Baruc 4,5-12.27-29; Sal 68; Lc 10,17-24

Porque el Señor escucha a sus pobres. Y esa escucha es gracia y misericordia, de modo que se convierte en acción. Escuchamos la llamada del Señor en la frágil pobreza que es la nuestra, y le seguimos. Ello no nos hizo fuertes, de modo que podamos ahora las cosas por nosotros mismos. Seguimos siendo un vaso frágil, aunque llevemos dentro un tesoro. Y lo importante en nosotros es ese tesoro. Es él quien nos conmueve y hace que le sigamos. Señor, hasta los demonios se nos someten en tu nombre. Lo que tenemos nos lo ha dado y nos lo seguirá dando. Nos ha dado potestad para pisotear serpientes y escorpiones y todo el ejército del enemigo. Éramos tan poco cosa, seguimos siendo tan débiles y quebradizos, que no confiamos por entero en el Señor. Corrimos tras él caminando sobre las aguas, saltando sobre las tempestades, pero en un momento parecía que nos hundíamos. ¡Señor, que me ahogo!

Estad alegres. ¿De qué, de nuestros éxitos, si es que los hubiere, de lo que hacemos en el nombre del Señor? Porque, aunque parezca poco y escondido, lo hay. Actuamos en el nombre del Señor. Somos sarmientos en los que se dan los racimos de uva, con tal de que estemos bien insertos en la vid, que es Cristo, a quien seguimos, quien nos envía su Espíritu. Mucho es lo que pende de nosotros, por tanto, aún en medio de nuestra insólita fragilidad. Pero, nos dice Jesús, no estéis alegres por ello, sino porque vuestros nombres están inscritos en el cielo. Somos carne de Dios.
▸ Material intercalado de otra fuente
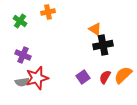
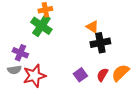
green cross: (20, 21) -> (41, 26), moved, size x1.5
gray semicircle: (22, 82) -> (14, 70), moved

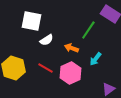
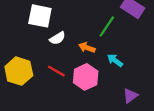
cyan arrow: (95, 59) -> (115, 60), turned 88

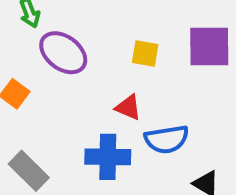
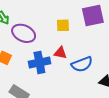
blue cross: (108, 157) -> (39, 63), moved

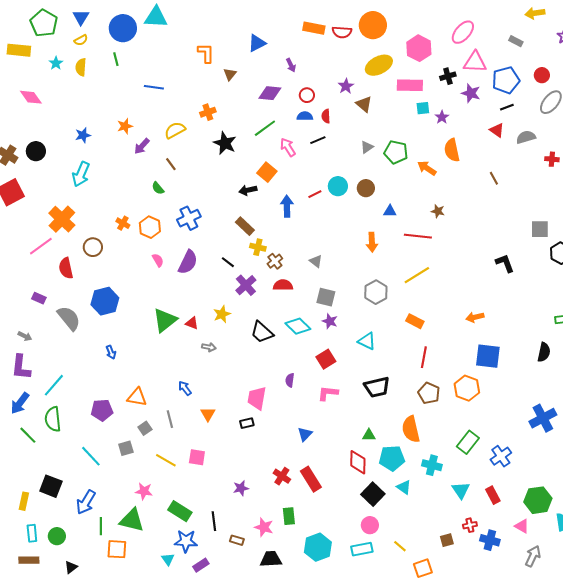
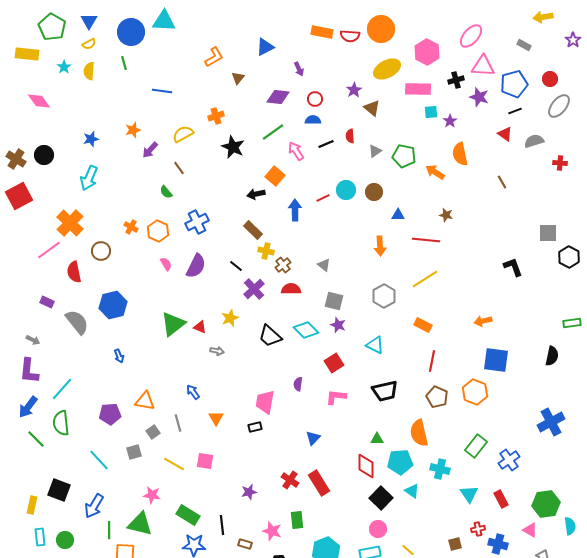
orange L-shape: (206, 53) -> (214, 57), turned 60
red semicircle: (326, 116) -> (350, 136), moved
El Señor escucha a sus pobres. Por eso, no lo dudes, te escucha también a ti, que lo abandonaste todo para seguirle cuando oíste su llamada. Sígueme. Grita al Señor para que no te olvide. Parece que las cosas te salen mal, que no tienes fuerzas, que los enemigos te vencen y te arrebatan como presa suya, que has sido entregado a ellos. Ves ahora lejanos los primeros momentos del seguimiento. A lo mejor ya ni siquiera puedes estar seguro de la fuerza de aquel entonces que te da tu memoria. Se va convirtiendo en un lejano recuerdo que comienza a desaparecer ante las dificultades insuperables de tu matrimonio, de tu celibato por el Reino. Has conocido el pecado más de lo que podías sospechar, habiendo creído en un principio que estaría fuera de ti ya para siempre. Mas, no, la vida de cada día, en su inmensa largura, te va poniendo delante una imagen de fragilidad, de vaso rompible, si no quebrado y roto. Pero no, no, lo importante es que sigas llevando el tesoro que te llena, y él será el que vuelva a dar forma a la vasija de tu ser de carne. Una y otra vez. Porque tu nombre ha sido inscrito en el cielo con la llamada: este es de aquí. El Señor no ha de abandonarte, pues se alegra con nosotros de la dicha de lo que nuestros ojos han visto. Le hemos visto. Le hemos oído. ¿Quién, pues, nos ha de vencer? No te sofoques, que el Señor escucha a sus pobres, a los que él escogió y llamo a su seguimiento, aunque sea en un camino de cruz. Allá, junto a María y al discípulo amado, veremos salir de tu costado sangre y agua. Los sacramentos de le Iglesia, el bautismo que nos incorpora a ella y la eucaristía que nos hace carne de Dios.